§ **The task**: Starting at the line with "34: (60, 287, 0.26)", retype every line through the end of the listing exactly as written, and nothing before it.

● ● ● ● ● ● ●

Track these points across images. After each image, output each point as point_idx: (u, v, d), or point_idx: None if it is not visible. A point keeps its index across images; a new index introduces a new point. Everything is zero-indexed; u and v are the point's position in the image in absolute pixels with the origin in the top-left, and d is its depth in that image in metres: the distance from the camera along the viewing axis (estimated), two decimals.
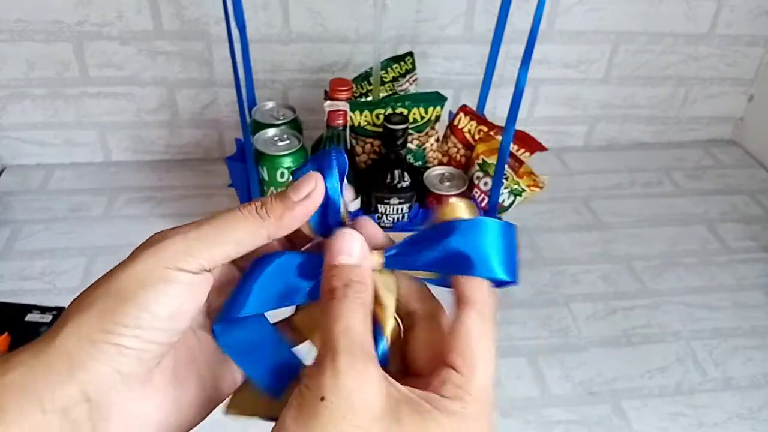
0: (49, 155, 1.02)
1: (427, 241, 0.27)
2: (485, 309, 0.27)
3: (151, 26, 0.92)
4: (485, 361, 0.26)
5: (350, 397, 0.23)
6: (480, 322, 0.26)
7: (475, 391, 0.25)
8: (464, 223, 0.27)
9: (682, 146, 1.16)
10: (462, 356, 0.26)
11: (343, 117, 0.75)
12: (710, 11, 1.02)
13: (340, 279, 0.26)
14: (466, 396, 0.25)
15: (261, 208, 0.27)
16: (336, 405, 0.23)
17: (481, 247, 0.27)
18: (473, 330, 0.26)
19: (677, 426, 0.69)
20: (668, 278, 0.87)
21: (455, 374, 0.26)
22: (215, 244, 0.26)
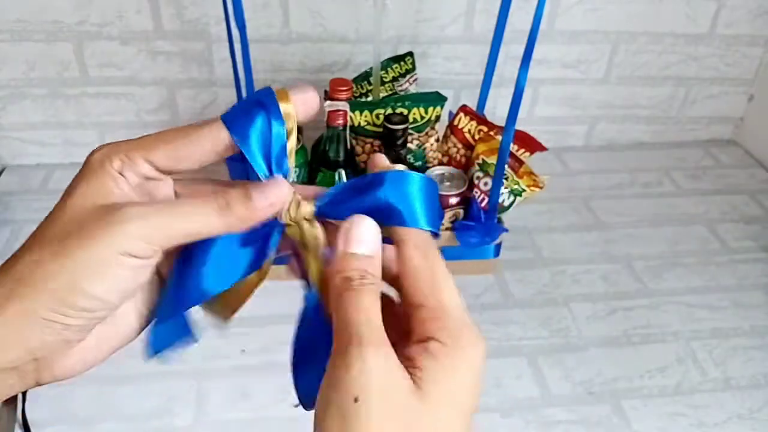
0: (49, 155, 1.02)
1: (356, 191, 0.28)
2: (421, 239, 0.28)
3: (151, 26, 0.92)
4: (445, 285, 0.27)
5: (382, 390, 0.23)
6: (421, 251, 0.27)
7: (450, 315, 0.26)
8: (391, 174, 0.28)
9: (682, 146, 1.16)
10: (421, 290, 0.27)
11: (343, 117, 0.75)
12: (710, 11, 1.02)
13: (357, 270, 0.27)
14: (442, 324, 0.26)
15: (225, 206, 0.27)
16: (370, 402, 0.23)
17: (408, 198, 0.28)
18: (419, 262, 0.27)
19: (677, 426, 0.69)
20: (668, 278, 0.87)
21: (423, 309, 0.26)
22: (173, 234, 0.26)
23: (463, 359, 0.25)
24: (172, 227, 0.26)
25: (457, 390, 0.25)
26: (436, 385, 0.24)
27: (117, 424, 0.66)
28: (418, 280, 0.27)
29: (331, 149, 0.77)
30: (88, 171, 0.28)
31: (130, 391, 0.69)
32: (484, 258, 0.84)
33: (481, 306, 0.82)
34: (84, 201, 0.27)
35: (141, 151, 0.28)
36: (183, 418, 0.67)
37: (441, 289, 0.27)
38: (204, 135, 0.28)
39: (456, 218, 0.81)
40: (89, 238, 0.25)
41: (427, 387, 0.24)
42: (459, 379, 0.25)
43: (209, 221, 0.27)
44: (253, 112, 0.28)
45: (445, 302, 0.26)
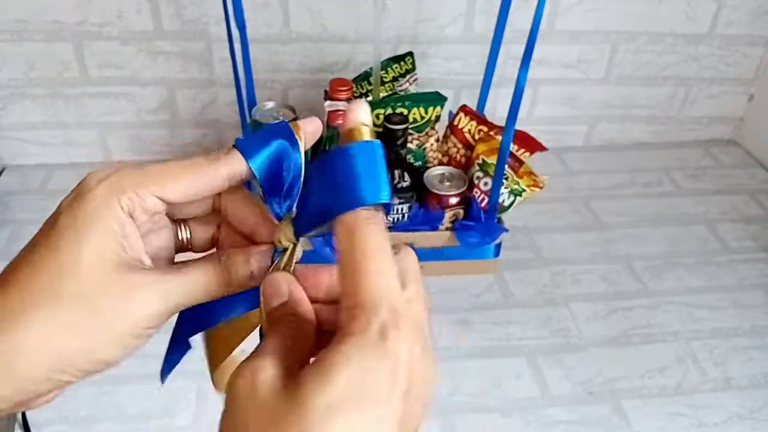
0: (49, 155, 1.02)
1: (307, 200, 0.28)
2: (348, 223, 0.24)
3: (151, 26, 0.92)
4: (362, 270, 0.23)
5: (244, 396, 0.23)
6: (345, 236, 0.24)
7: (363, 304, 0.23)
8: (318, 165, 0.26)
9: (682, 146, 1.16)
10: (342, 279, 0.24)
11: (343, 117, 0.75)
12: (710, 11, 1.02)
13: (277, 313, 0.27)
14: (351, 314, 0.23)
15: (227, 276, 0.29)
16: (232, 407, 0.23)
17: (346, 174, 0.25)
18: (343, 247, 0.24)
19: (677, 426, 0.69)
20: (668, 278, 0.87)
21: (342, 301, 0.24)
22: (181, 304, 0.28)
23: (360, 348, 0.22)
24: (184, 299, 0.28)
25: (342, 381, 0.21)
26: (315, 380, 0.22)
27: (117, 424, 0.66)
28: (341, 264, 0.24)
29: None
30: (93, 209, 0.26)
31: (130, 391, 0.69)
32: (484, 258, 0.84)
33: (481, 306, 0.82)
34: (99, 254, 0.26)
35: (151, 187, 0.27)
36: (183, 418, 0.67)
37: (360, 271, 0.23)
38: (221, 169, 0.28)
39: (456, 218, 0.81)
40: (112, 316, 0.26)
41: (305, 384, 0.22)
42: (345, 372, 0.21)
43: (213, 290, 0.29)
44: (270, 141, 0.28)
45: (360, 286, 0.23)
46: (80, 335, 0.26)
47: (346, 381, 0.21)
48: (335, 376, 0.21)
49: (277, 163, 0.28)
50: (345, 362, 0.22)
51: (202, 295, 0.29)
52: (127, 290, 0.26)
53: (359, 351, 0.22)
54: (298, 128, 0.29)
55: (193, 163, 0.28)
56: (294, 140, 0.29)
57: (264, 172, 0.28)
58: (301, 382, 0.22)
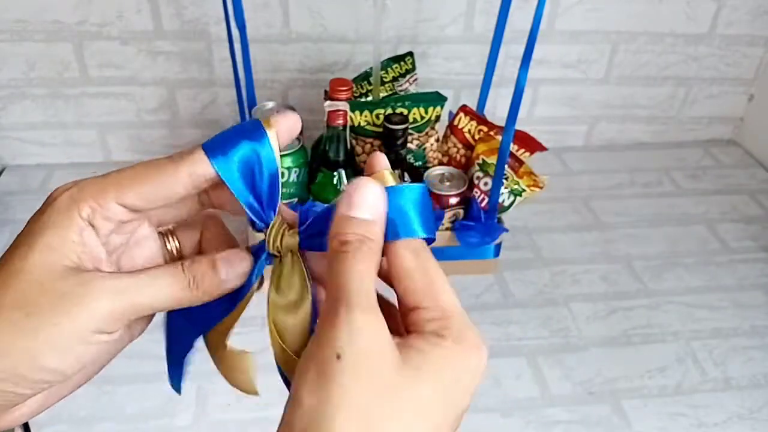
0: (49, 155, 1.02)
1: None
2: (413, 242, 0.26)
3: (151, 26, 0.92)
4: (441, 285, 0.25)
5: (367, 354, 0.23)
6: (413, 253, 0.26)
7: (450, 314, 0.25)
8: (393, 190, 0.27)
9: (682, 146, 1.16)
10: (416, 292, 0.25)
11: (343, 117, 0.75)
12: (710, 11, 1.02)
13: (355, 233, 0.25)
14: (446, 323, 0.25)
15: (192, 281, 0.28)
16: (353, 362, 0.22)
17: (400, 212, 0.26)
18: (411, 263, 0.26)
19: (677, 426, 0.69)
20: (668, 278, 0.87)
21: (422, 311, 0.25)
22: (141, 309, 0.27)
23: (463, 357, 0.24)
24: (141, 303, 0.27)
25: (448, 382, 0.24)
26: (427, 368, 0.23)
27: (117, 424, 0.66)
28: (414, 281, 0.25)
29: (331, 149, 0.77)
30: (52, 218, 0.26)
31: (130, 391, 0.69)
32: (484, 258, 0.84)
33: (481, 306, 0.82)
34: (49, 259, 0.25)
35: (111, 194, 0.26)
36: (183, 418, 0.67)
37: (438, 290, 0.25)
38: (182, 170, 0.27)
39: (456, 218, 0.81)
40: (55, 315, 0.25)
41: (417, 366, 0.23)
42: (454, 374, 0.24)
43: (176, 296, 0.28)
44: (237, 140, 0.27)
45: (446, 303, 0.25)
46: (21, 338, 0.24)
47: (449, 382, 0.24)
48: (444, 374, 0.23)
49: (249, 164, 0.27)
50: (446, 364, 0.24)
51: (164, 300, 0.27)
52: (75, 290, 0.25)
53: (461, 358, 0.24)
54: (270, 125, 0.28)
55: (156, 165, 0.27)
56: (263, 137, 0.27)
57: (235, 173, 0.27)
58: (417, 367, 0.23)
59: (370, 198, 0.26)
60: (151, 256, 0.30)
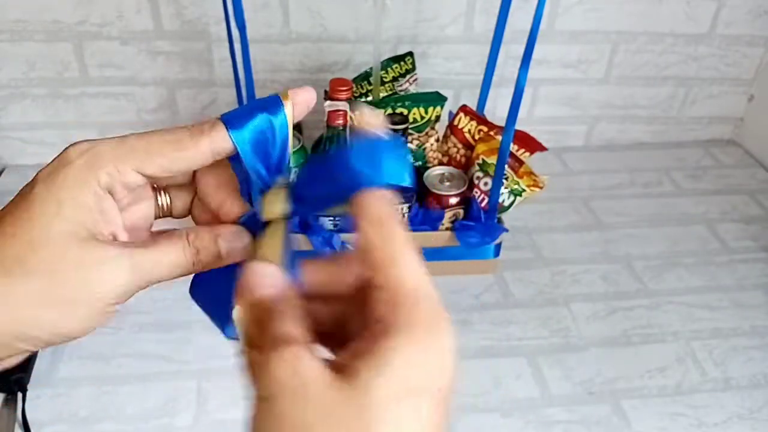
0: (49, 155, 1.00)
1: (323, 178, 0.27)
2: (376, 210, 0.25)
3: (151, 26, 0.92)
4: (402, 260, 0.24)
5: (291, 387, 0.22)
6: (375, 224, 0.25)
7: (408, 296, 0.23)
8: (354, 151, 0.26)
9: (682, 146, 1.16)
10: (374, 267, 0.24)
11: (343, 117, 0.75)
12: (710, 11, 1.02)
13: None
14: (392, 306, 0.23)
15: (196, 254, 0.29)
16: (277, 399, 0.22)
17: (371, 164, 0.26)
18: (372, 234, 0.24)
19: (677, 426, 0.69)
20: (668, 278, 0.87)
21: (378, 290, 0.24)
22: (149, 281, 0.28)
23: (411, 339, 0.22)
24: (153, 278, 0.28)
25: (398, 373, 0.21)
26: (370, 371, 0.21)
27: (117, 424, 0.66)
28: (371, 254, 0.24)
29: (331, 149, 0.77)
30: (68, 182, 0.26)
31: (130, 391, 0.69)
32: (484, 258, 0.84)
33: (481, 306, 0.82)
34: (69, 227, 0.26)
35: (133, 162, 0.27)
36: (183, 418, 0.67)
37: (394, 263, 0.24)
38: (203, 144, 0.27)
39: (456, 218, 0.81)
40: (76, 289, 0.26)
41: (359, 375, 0.21)
42: (402, 361, 0.22)
43: (181, 270, 0.29)
44: (255, 113, 0.28)
45: (397, 277, 0.23)
46: (46, 307, 0.26)
47: (401, 372, 0.21)
48: (390, 367, 0.21)
49: (263, 135, 0.28)
50: (395, 354, 0.22)
51: (171, 271, 0.28)
52: (96, 264, 0.26)
53: (411, 342, 0.22)
54: (287, 97, 0.29)
55: (176, 137, 0.27)
56: (280, 109, 0.28)
57: (249, 145, 0.28)
58: (354, 374, 0.21)
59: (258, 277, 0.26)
60: (144, 212, 0.31)
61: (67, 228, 0.26)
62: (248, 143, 0.28)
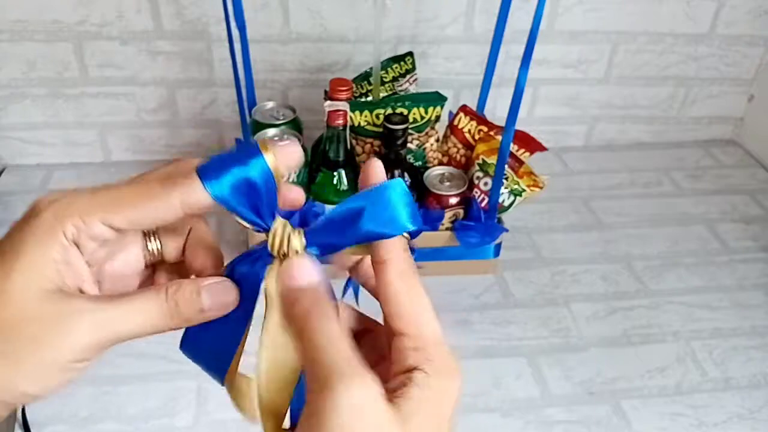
0: (49, 155, 1.02)
1: (340, 222, 0.27)
2: (403, 264, 0.27)
3: (151, 26, 0.92)
4: (425, 313, 0.26)
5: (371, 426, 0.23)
6: (402, 278, 0.27)
7: (432, 345, 0.26)
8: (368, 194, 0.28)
9: (682, 146, 1.16)
10: (401, 318, 0.26)
11: (343, 117, 0.75)
12: (710, 11, 1.02)
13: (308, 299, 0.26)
14: (427, 355, 0.25)
15: (174, 307, 0.27)
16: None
17: (388, 209, 0.27)
18: (400, 287, 0.26)
19: (677, 426, 0.69)
20: (668, 278, 0.87)
21: (405, 338, 0.26)
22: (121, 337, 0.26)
23: (445, 390, 0.25)
24: (122, 333, 0.26)
25: (439, 420, 0.25)
26: (420, 416, 0.24)
27: (117, 424, 0.66)
28: (399, 306, 0.26)
29: (331, 149, 0.77)
30: (36, 235, 0.26)
31: (130, 391, 0.69)
32: (484, 258, 0.84)
33: (481, 306, 0.82)
34: (31, 282, 0.25)
35: (99, 214, 0.26)
36: (183, 418, 0.67)
37: (422, 317, 0.26)
38: (174, 197, 0.26)
39: (456, 218, 0.81)
40: (36, 346, 0.25)
41: (410, 418, 0.24)
42: (440, 410, 0.25)
43: (159, 325, 0.27)
44: (231, 164, 0.26)
45: (427, 332, 0.26)
46: (7, 373, 0.25)
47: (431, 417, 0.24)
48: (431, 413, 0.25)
49: (244, 184, 0.26)
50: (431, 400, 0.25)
51: (144, 328, 0.27)
52: (58, 318, 0.25)
53: (444, 390, 0.25)
54: (266, 149, 0.27)
55: (147, 189, 0.26)
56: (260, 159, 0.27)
57: (229, 194, 0.26)
58: (403, 410, 0.24)
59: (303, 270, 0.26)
60: (132, 259, 0.30)
61: (27, 282, 0.25)
62: (228, 193, 0.26)
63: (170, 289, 0.27)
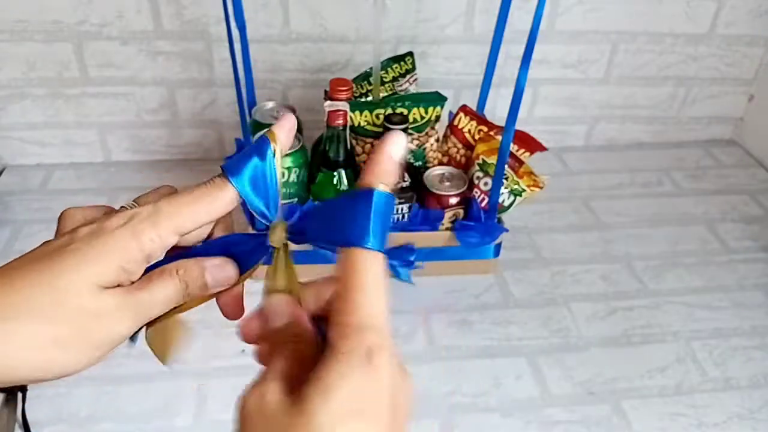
0: (49, 155, 1.02)
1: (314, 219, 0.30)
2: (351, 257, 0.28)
3: (151, 26, 0.92)
4: (359, 297, 0.27)
5: (253, 414, 0.26)
6: (342, 267, 0.28)
7: (353, 325, 0.26)
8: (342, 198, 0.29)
9: (682, 146, 1.16)
10: (336, 303, 0.27)
11: (343, 117, 0.75)
12: (710, 11, 1.02)
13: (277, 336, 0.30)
14: (342, 331, 0.26)
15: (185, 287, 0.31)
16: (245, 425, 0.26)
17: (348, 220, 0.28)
18: (340, 273, 0.28)
19: (677, 426, 0.69)
20: (668, 278, 0.87)
21: (336, 318, 0.27)
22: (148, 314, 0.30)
23: (351, 366, 0.25)
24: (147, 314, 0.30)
25: (339, 398, 0.24)
26: (316, 396, 0.25)
27: (117, 424, 0.66)
28: (338, 288, 0.28)
29: (331, 149, 0.77)
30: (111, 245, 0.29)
31: (130, 391, 0.69)
32: (484, 258, 0.84)
33: (481, 306, 0.82)
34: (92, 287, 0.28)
35: (171, 227, 0.30)
36: (183, 418, 0.67)
37: (353, 295, 0.27)
38: (229, 193, 0.30)
39: (456, 218, 0.81)
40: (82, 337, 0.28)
41: (307, 399, 0.25)
42: (343, 387, 0.25)
43: (175, 300, 0.31)
44: (247, 159, 0.31)
45: (353, 309, 0.26)
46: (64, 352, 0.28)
47: (343, 397, 0.24)
48: (334, 392, 0.24)
49: (259, 176, 0.31)
50: (340, 380, 0.25)
51: (165, 305, 0.31)
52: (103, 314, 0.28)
53: (351, 369, 0.25)
54: (274, 136, 0.31)
55: (203, 192, 0.30)
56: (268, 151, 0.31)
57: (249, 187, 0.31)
58: (304, 399, 0.25)
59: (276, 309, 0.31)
60: None
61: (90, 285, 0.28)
62: (248, 186, 0.31)
63: (180, 272, 0.31)
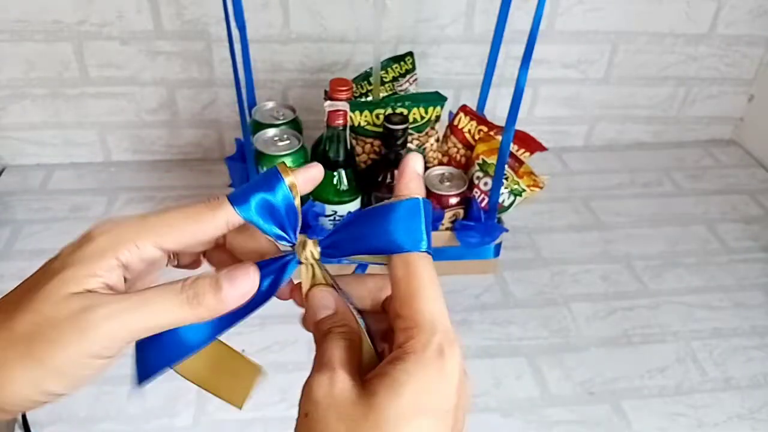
0: (49, 155, 1.02)
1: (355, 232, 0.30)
2: (406, 256, 0.28)
3: (151, 26, 0.92)
4: (422, 295, 0.27)
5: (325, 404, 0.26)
6: (403, 266, 0.28)
7: (421, 324, 0.26)
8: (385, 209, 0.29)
9: (682, 146, 1.16)
10: (397, 300, 0.28)
11: (343, 117, 0.75)
12: (710, 11, 1.02)
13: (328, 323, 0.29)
14: (412, 333, 0.26)
15: (194, 297, 0.28)
16: (315, 414, 0.26)
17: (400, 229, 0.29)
18: (399, 274, 0.28)
19: (677, 426, 0.69)
20: (668, 278, 0.87)
21: (400, 320, 0.27)
22: (143, 331, 0.27)
23: (421, 365, 0.25)
24: (141, 324, 0.27)
25: (408, 395, 0.25)
26: (386, 392, 0.25)
27: (117, 424, 0.66)
28: (398, 290, 0.28)
29: (331, 149, 0.77)
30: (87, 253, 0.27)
31: (131, 391, 0.69)
32: (484, 258, 0.84)
33: (481, 306, 0.82)
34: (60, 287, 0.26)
35: (153, 238, 0.28)
36: (183, 418, 0.67)
37: (416, 297, 0.27)
38: (220, 217, 0.29)
39: (456, 218, 0.81)
40: (59, 344, 0.26)
41: (377, 394, 0.25)
42: (413, 385, 0.25)
43: (178, 315, 0.27)
44: (255, 189, 0.30)
45: (417, 309, 0.27)
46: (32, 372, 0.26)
47: (411, 394, 0.25)
48: (403, 389, 0.25)
49: (268, 206, 0.30)
50: (408, 377, 0.25)
51: (161, 318, 0.27)
52: (77, 315, 0.26)
53: (421, 367, 0.25)
54: (287, 172, 0.30)
55: (195, 211, 0.29)
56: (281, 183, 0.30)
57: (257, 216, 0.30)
58: (374, 393, 0.25)
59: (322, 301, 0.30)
60: (158, 277, 0.32)
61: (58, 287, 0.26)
62: (256, 215, 0.30)
63: (187, 281, 0.28)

● ● ● ● ● ● ●

§ **Answer for this exercise**:
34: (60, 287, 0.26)
35: (153, 238, 0.28)
36: (183, 418, 0.67)
37: (416, 297, 0.27)
38: (220, 217, 0.29)
39: (456, 218, 0.81)
40: (59, 344, 0.26)
41: (377, 394, 0.25)
42: (413, 385, 0.25)
43: (178, 315, 0.27)
44: (255, 189, 0.30)
45: (417, 309, 0.27)
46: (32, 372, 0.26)
47: (411, 394, 0.25)
48: (403, 389, 0.25)
49: (268, 206, 0.30)
50: (408, 377, 0.25)
51: (161, 318, 0.27)
52: (77, 315, 0.26)
53: (421, 367, 0.25)
54: (287, 172, 0.30)
55: (195, 211, 0.29)
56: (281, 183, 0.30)
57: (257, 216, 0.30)
58: (374, 393, 0.25)
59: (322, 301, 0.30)
60: (158, 277, 0.32)
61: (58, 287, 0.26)
62: (256, 215, 0.30)
63: (187, 281, 0.28)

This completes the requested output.